__Exercise__: Among the records that follow, set down only the lines from the one containing "index pip: (463, 403)" to the one containing "pinky tip: (569, 416)", both included, exactly.

Pose landmark coordinates:
┌────────
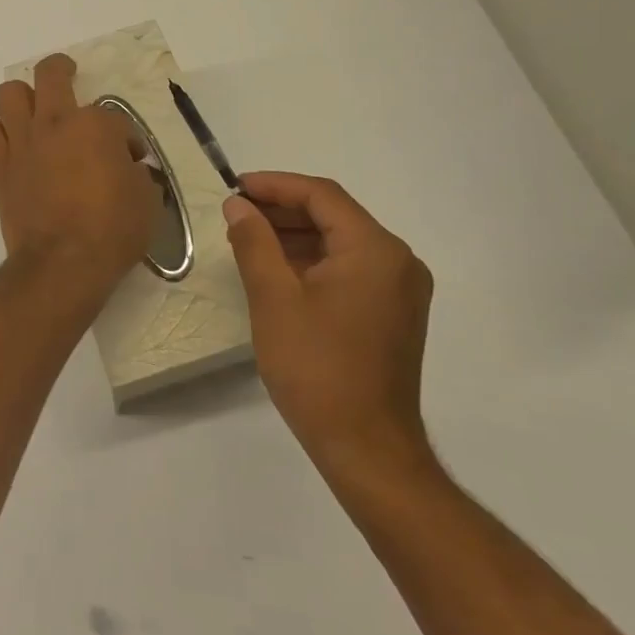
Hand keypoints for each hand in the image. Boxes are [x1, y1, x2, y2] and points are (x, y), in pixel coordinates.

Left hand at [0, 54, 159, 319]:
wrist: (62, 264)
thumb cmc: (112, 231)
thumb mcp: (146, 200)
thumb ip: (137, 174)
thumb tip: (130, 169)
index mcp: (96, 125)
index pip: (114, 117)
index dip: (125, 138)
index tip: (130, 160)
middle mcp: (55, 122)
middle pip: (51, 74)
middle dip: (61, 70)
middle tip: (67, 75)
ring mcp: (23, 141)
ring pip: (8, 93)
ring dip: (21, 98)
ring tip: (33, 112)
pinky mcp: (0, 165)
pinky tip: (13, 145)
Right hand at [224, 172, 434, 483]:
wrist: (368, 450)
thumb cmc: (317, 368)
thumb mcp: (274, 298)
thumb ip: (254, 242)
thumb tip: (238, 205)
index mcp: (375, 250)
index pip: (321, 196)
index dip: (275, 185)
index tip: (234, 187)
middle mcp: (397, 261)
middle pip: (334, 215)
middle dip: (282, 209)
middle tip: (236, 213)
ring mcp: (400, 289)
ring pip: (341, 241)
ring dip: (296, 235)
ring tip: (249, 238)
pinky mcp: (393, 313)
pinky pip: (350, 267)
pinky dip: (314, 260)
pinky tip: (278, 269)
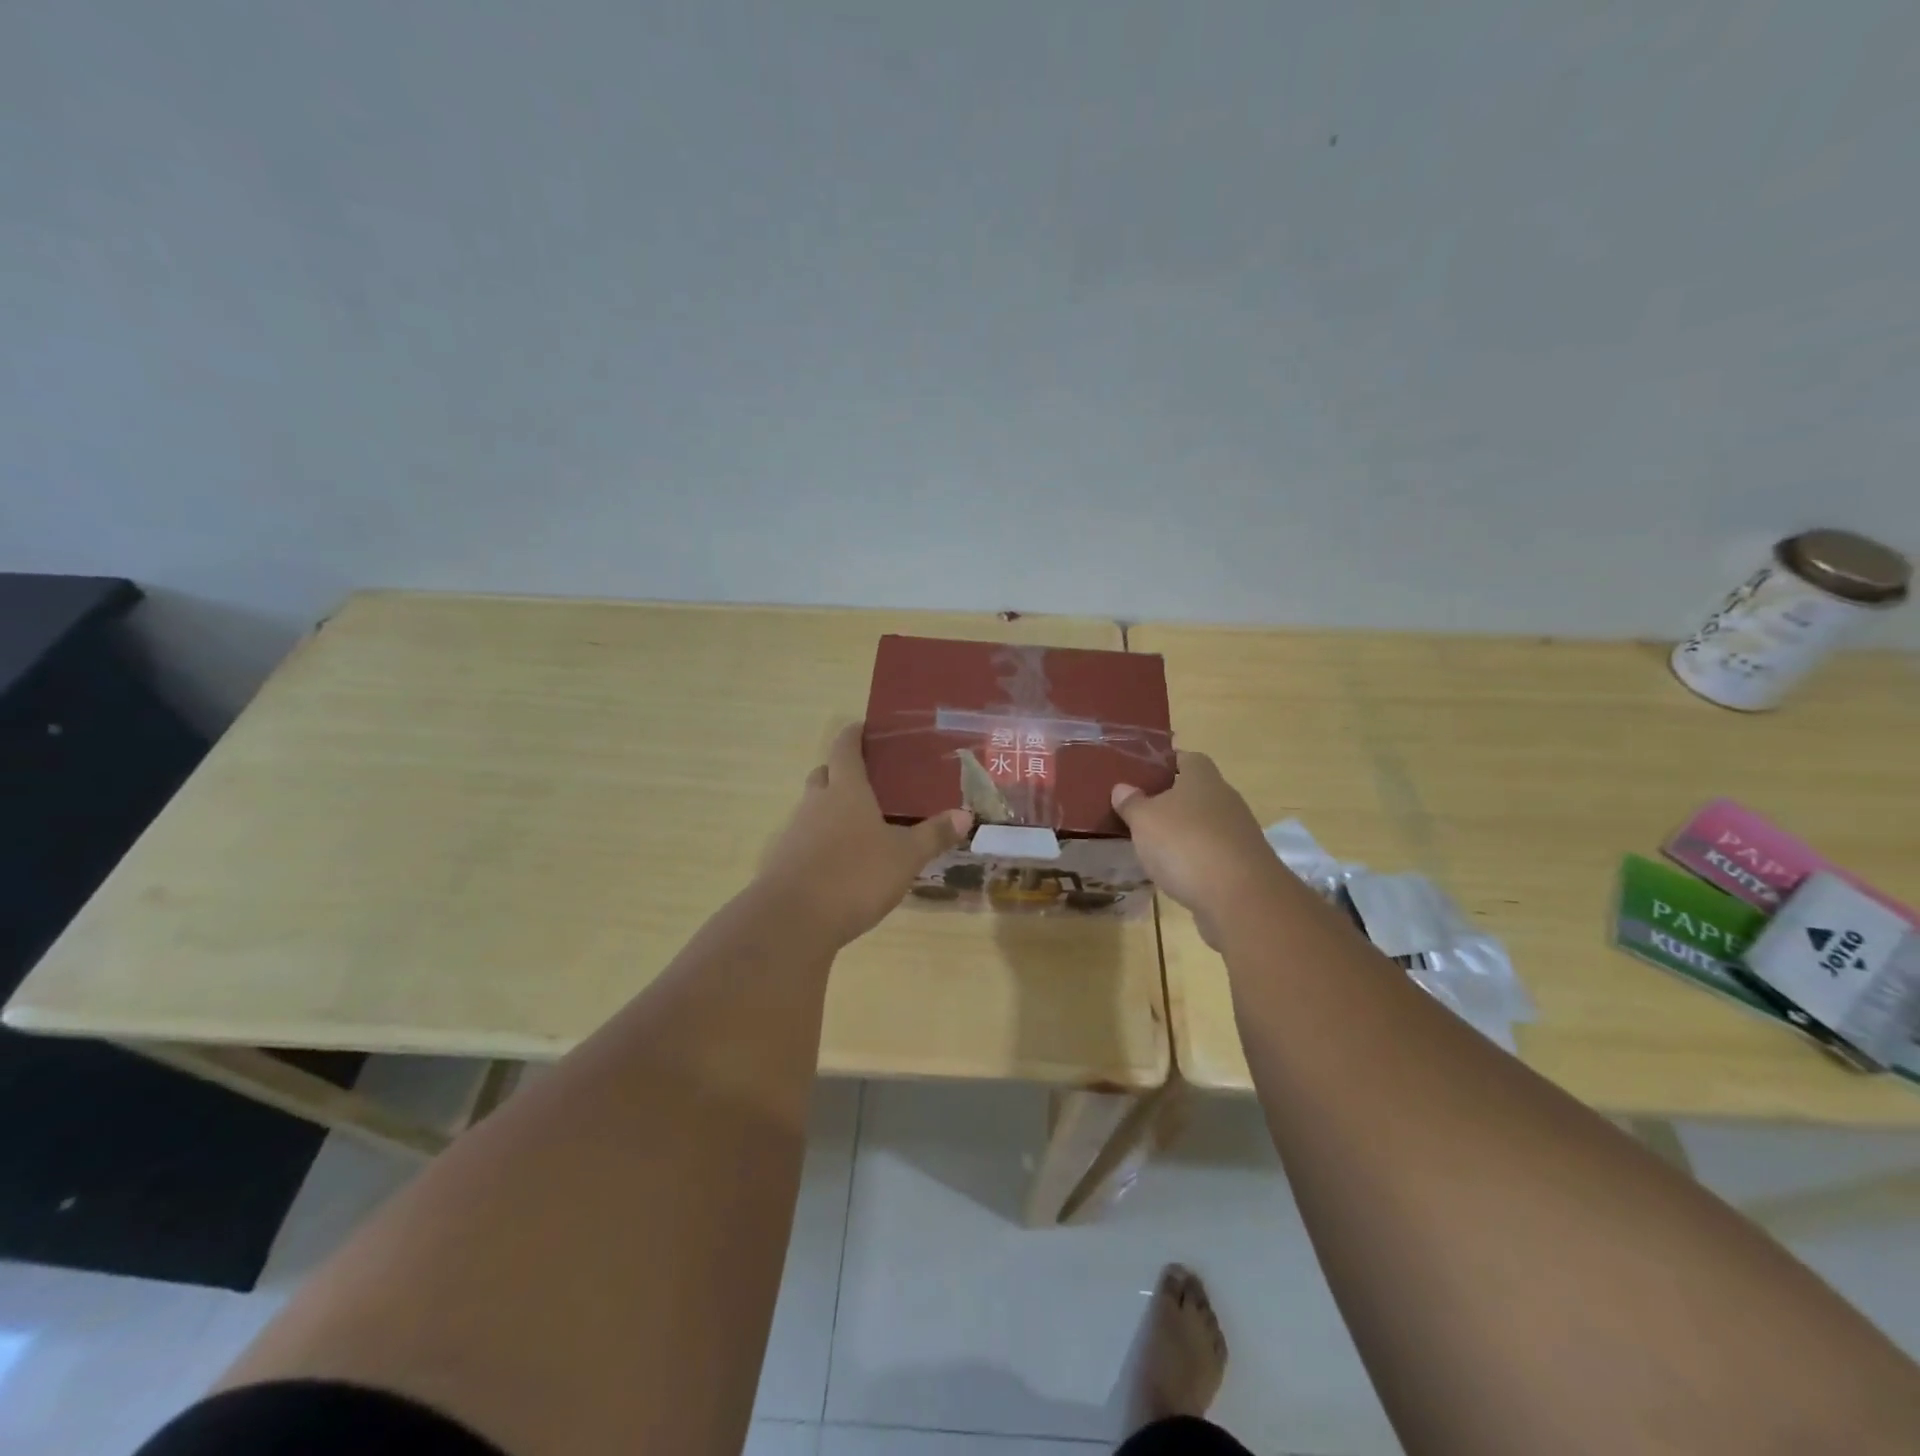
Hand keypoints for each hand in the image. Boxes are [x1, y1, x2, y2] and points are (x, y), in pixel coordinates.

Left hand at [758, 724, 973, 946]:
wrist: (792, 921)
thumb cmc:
└────────
┌────────
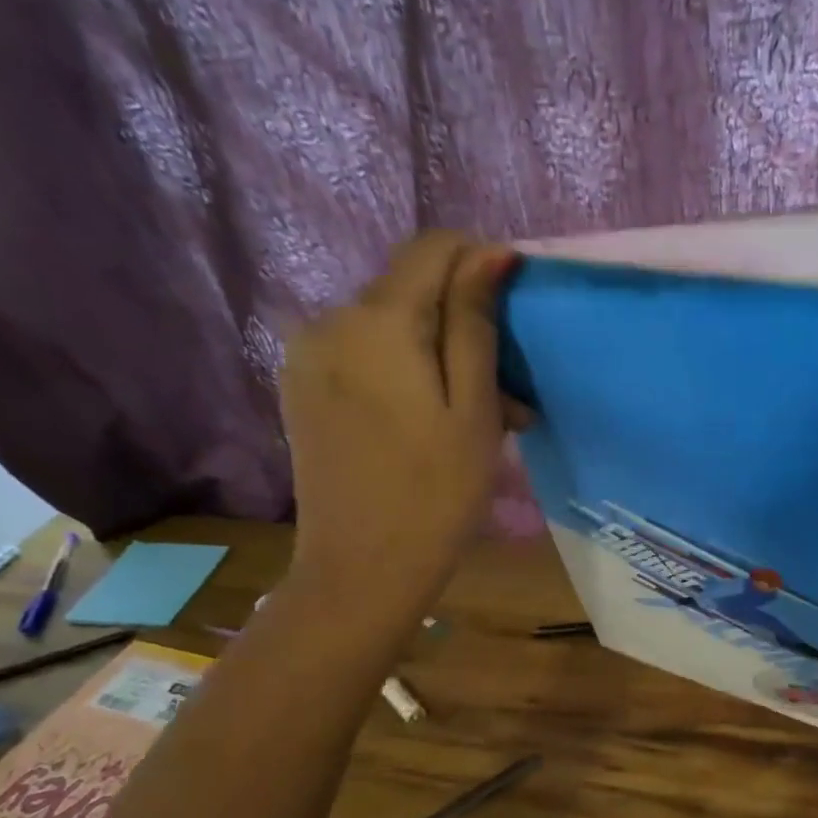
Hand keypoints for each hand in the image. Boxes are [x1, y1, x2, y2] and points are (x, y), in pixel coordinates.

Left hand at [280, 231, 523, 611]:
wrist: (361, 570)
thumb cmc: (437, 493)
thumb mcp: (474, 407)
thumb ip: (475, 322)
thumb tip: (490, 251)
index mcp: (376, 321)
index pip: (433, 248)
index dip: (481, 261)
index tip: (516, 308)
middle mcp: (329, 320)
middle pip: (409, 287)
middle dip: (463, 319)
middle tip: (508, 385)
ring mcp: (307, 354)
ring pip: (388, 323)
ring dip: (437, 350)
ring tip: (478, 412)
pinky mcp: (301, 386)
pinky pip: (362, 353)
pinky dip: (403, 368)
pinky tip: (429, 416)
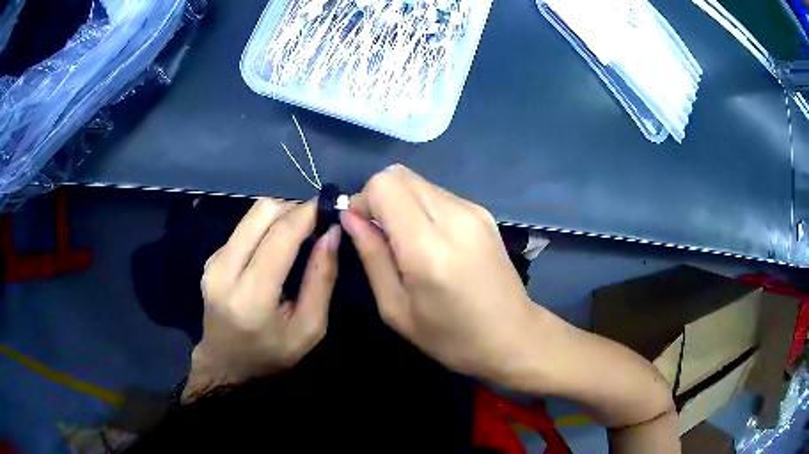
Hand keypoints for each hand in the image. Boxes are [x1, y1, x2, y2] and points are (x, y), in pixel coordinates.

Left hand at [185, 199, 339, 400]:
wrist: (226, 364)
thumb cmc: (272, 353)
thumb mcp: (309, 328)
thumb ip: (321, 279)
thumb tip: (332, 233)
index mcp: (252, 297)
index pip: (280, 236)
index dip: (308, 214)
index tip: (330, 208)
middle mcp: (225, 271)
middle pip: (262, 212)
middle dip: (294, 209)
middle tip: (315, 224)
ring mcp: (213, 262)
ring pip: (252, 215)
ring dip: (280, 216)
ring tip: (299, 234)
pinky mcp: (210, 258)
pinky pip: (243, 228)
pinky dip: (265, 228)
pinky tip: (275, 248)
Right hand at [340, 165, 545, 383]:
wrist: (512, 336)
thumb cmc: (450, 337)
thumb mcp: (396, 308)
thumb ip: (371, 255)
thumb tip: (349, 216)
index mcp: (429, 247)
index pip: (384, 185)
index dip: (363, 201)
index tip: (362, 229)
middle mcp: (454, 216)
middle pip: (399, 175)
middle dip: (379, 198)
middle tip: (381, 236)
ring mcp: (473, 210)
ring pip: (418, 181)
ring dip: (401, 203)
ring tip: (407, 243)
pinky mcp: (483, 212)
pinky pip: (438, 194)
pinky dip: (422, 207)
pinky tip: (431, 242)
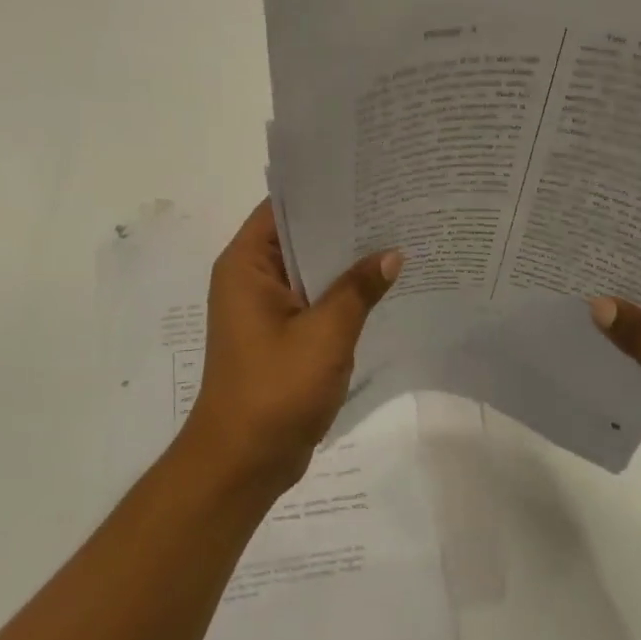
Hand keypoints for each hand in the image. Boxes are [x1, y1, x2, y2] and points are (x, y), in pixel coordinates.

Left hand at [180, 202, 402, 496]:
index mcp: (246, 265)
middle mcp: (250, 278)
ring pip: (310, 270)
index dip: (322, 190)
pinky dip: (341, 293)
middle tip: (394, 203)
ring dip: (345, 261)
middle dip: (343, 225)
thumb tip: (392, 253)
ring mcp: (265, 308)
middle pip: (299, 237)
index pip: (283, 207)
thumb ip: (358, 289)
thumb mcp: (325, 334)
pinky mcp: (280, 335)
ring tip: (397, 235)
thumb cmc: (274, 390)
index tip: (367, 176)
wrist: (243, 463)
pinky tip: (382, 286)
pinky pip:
└────────
┌────────
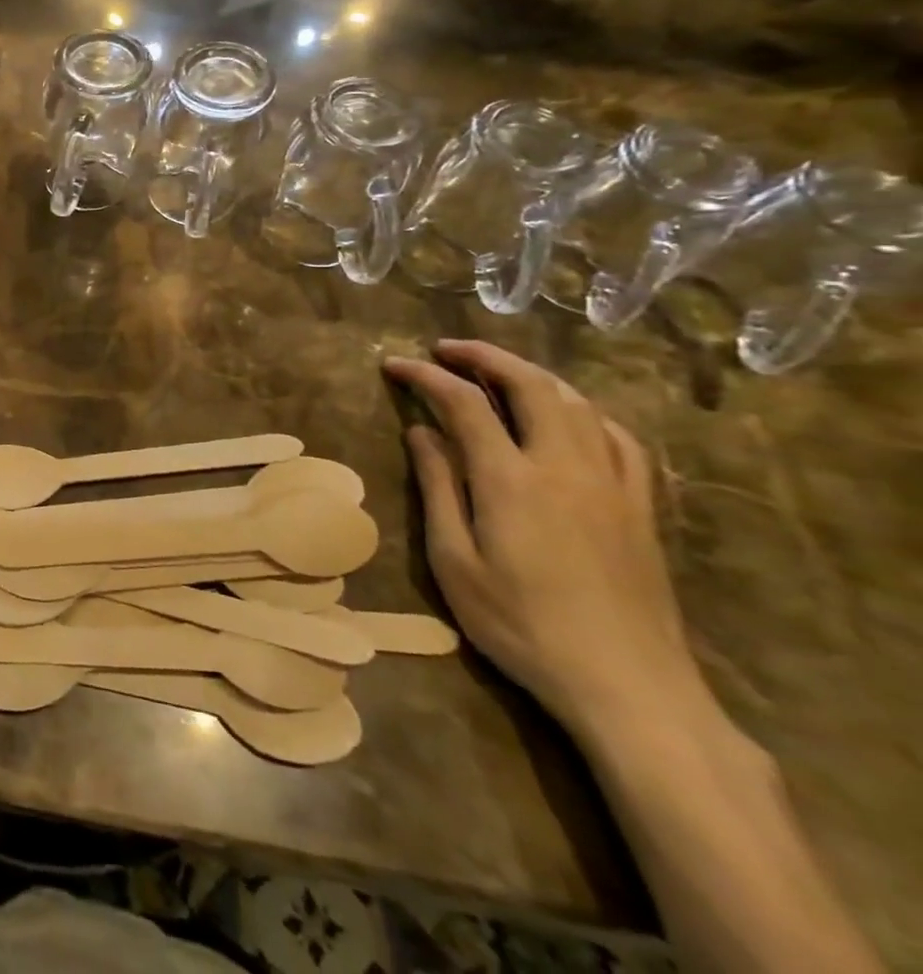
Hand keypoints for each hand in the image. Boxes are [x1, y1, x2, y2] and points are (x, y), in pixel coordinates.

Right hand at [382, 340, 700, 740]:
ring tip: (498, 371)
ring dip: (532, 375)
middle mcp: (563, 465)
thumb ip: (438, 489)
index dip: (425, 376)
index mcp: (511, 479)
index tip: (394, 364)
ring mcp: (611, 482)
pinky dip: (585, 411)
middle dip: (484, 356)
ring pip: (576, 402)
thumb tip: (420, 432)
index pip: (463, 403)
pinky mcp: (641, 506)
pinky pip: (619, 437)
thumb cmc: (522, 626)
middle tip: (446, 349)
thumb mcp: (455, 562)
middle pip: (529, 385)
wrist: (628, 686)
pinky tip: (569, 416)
└────────
__Solution for this task__:
index pip: (463, 403)
pinky mcp: (641, 506)
pinky pip: (619, 437)
thumb cmc: (522, 626)
middle tip: (446, 349)
thumb mcp: (455, 562)
middle pip: (529, 385)
wrist: (628, 686)
pinky tip: (569, 416)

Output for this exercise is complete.